Intramuscular administration of plasmid DNA (pDNA) encoding an ORF or fragment of interest, with appropriate flanking sequences, will generate an integrated antibody and T-cell immune response. There are licensed veterinary DNA vaccines [12]. In contrast, immunogenicity in humans has generally been inadequate for clinical licensure [13], [14], [15], [16], [17], [18]. Several approaches are being investigated to improve immunogenicity, including adjuvants, microparticle ballistic delivery to the skin, and cutaneous vaccine delivery using microprojections [19], [20]. The skin is rich in antigen presenting cells (APC) including several dendritic cell (DC) subsets. In fact, mobile DC are thought to transport HSV antigen to draining lymph nodes (DLN) during primary herpetic infections [21].

In this report, we investigate the tolerability, immunogenicity, and efficacy of a plasmid DNA vaccine encoding the extracellular domain of gD2, using the Nanopatch™, a recently devised silicon microprojection device [22], [23], [24]. To significantly increase direct cell targeting, the Nanopatch™ was designed with 3364 microprojections per device in a 4 × 4 mm area and tailored to directly target thousands of skin APCs. The projections are slender, with much of their length below the diameter of cells, such that they induce low stresses to target cells. They are thus likely to induce a low incidence of cell death near the tips [25].

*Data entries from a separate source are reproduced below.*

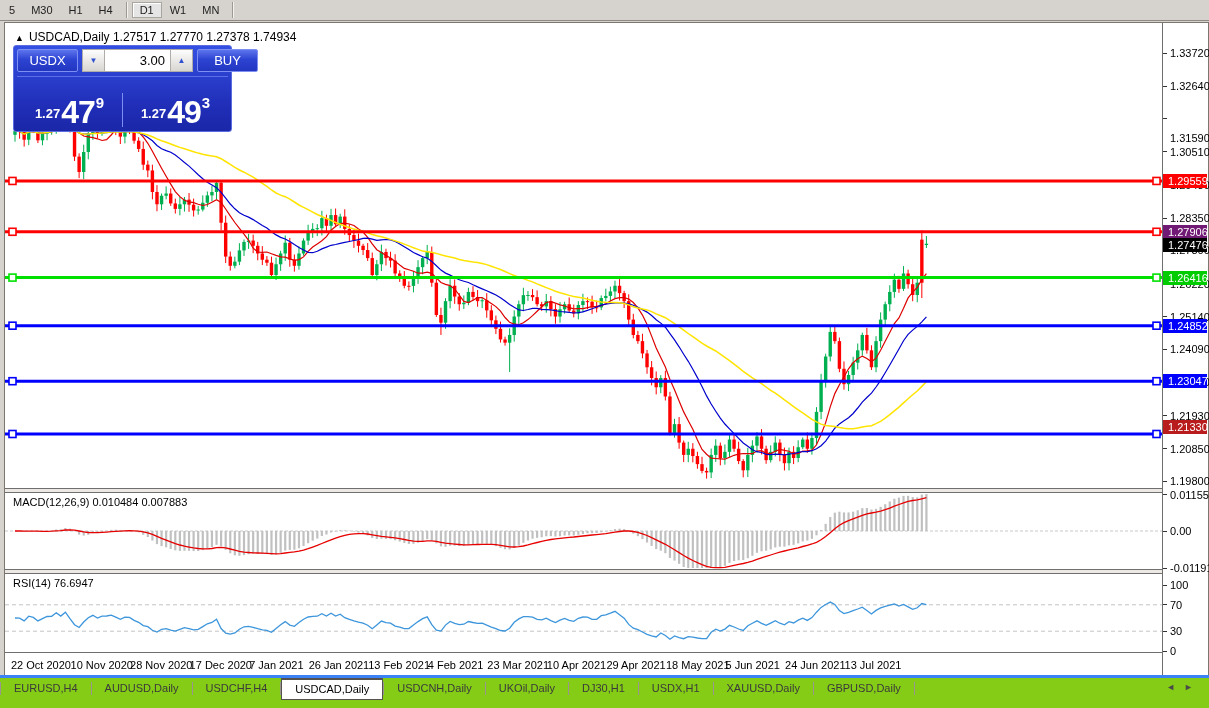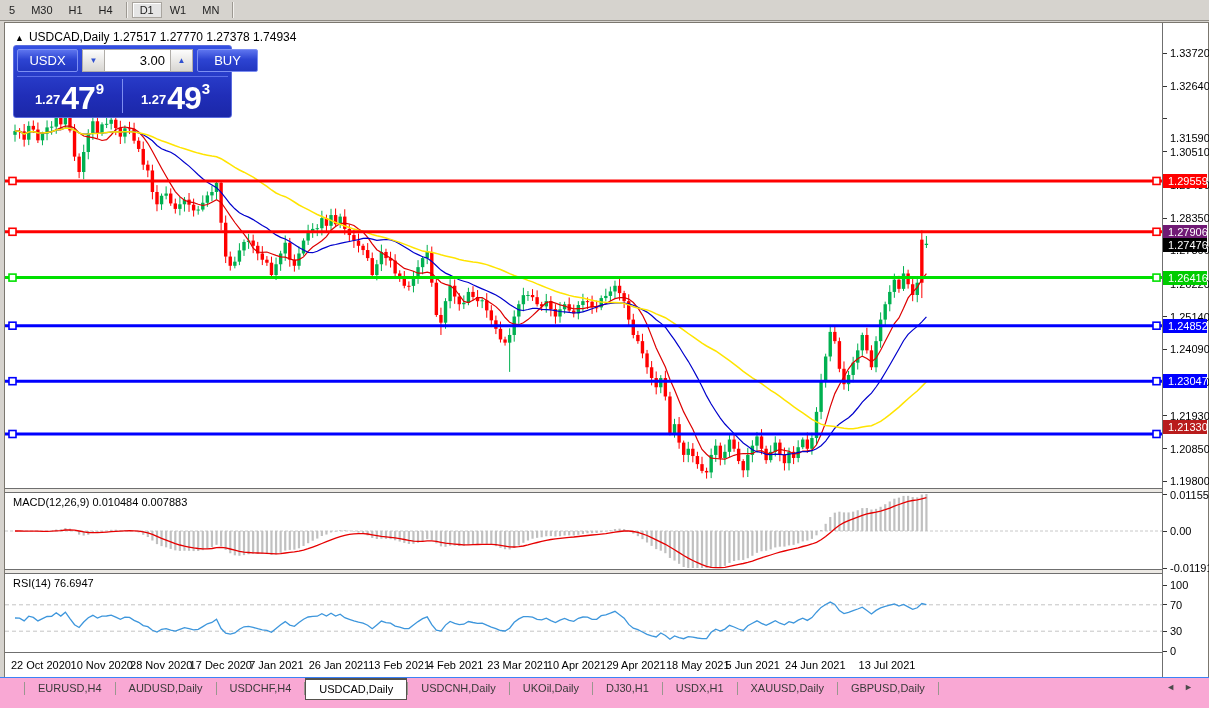"1.27" .tp-prices { padding-top: 2px -> 16px }
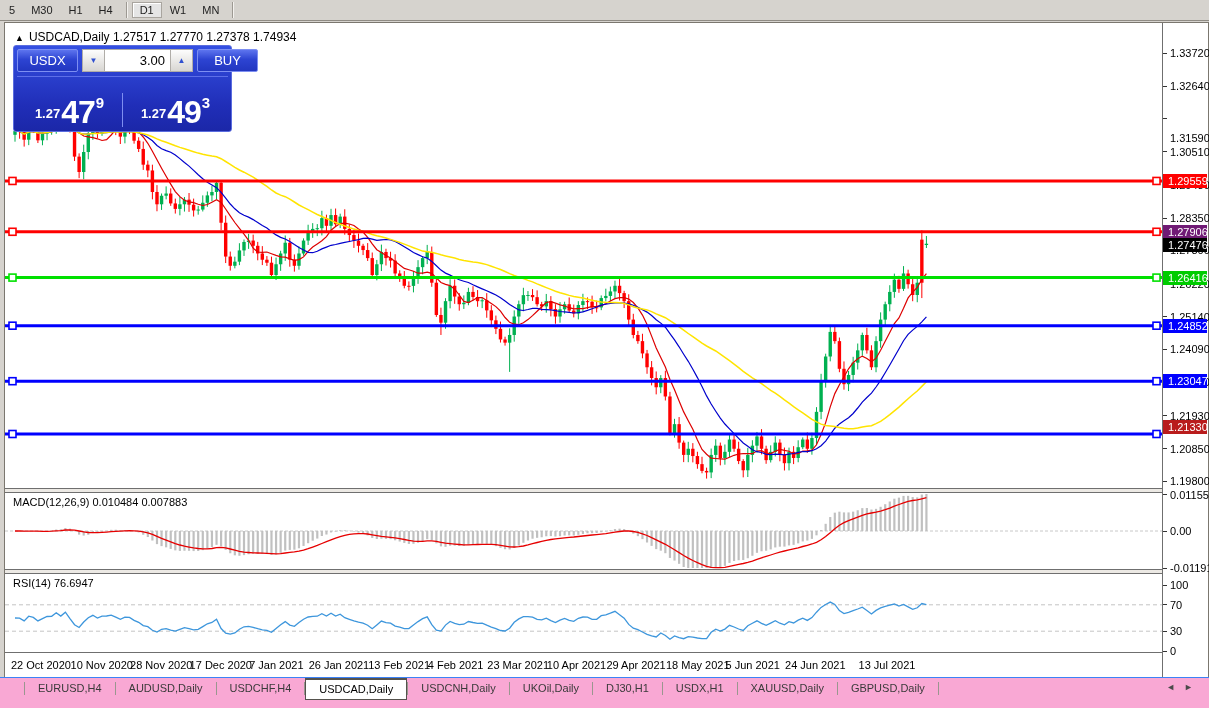"13 Jul 2021" div.date-label { padding-left: 14px -> none }
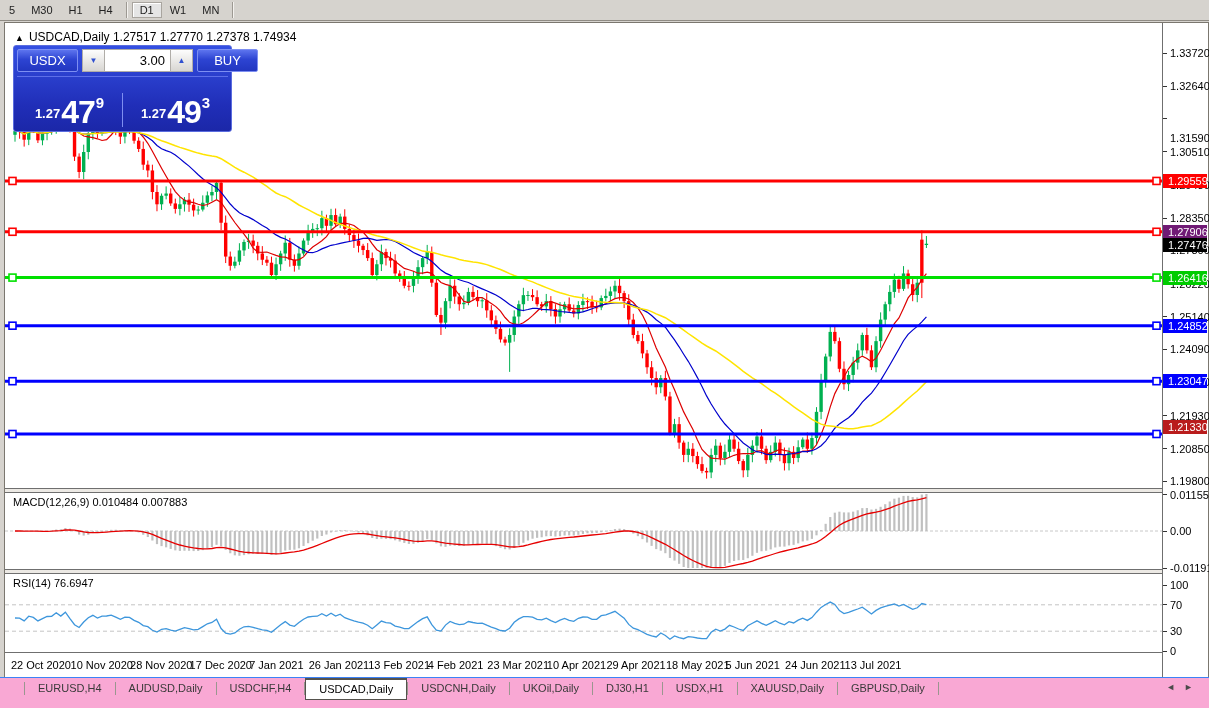"EURUSD,H4" .tabbar { background: #f9a8d4 -> #84cc16; border-top: 1px solid #3b82f6 -> 3px solid #3b82f6; padding-left: 24px -> 0 }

Our standard mouse model of intravaginal inoculation with a virulent HSV-2 strain differs in important ways from human infection. However, it allows for measurement of IgG immune responses, vaginal HSV-2 replication, survival, and the establishment of viral latency in the DRG. We observed that low doses of gD2-encoding DNA, delivered cutaneously via Nanopatch™, were as immunogenic and as efficacious as higher delivered doses of the vaccine administered intramuscularly. Correlative studies determined that low vaginal HSV-2 replication and seroconversion were predictive of survival, and that high dose vaccines could prevent latent HSV-2 infection of DRG.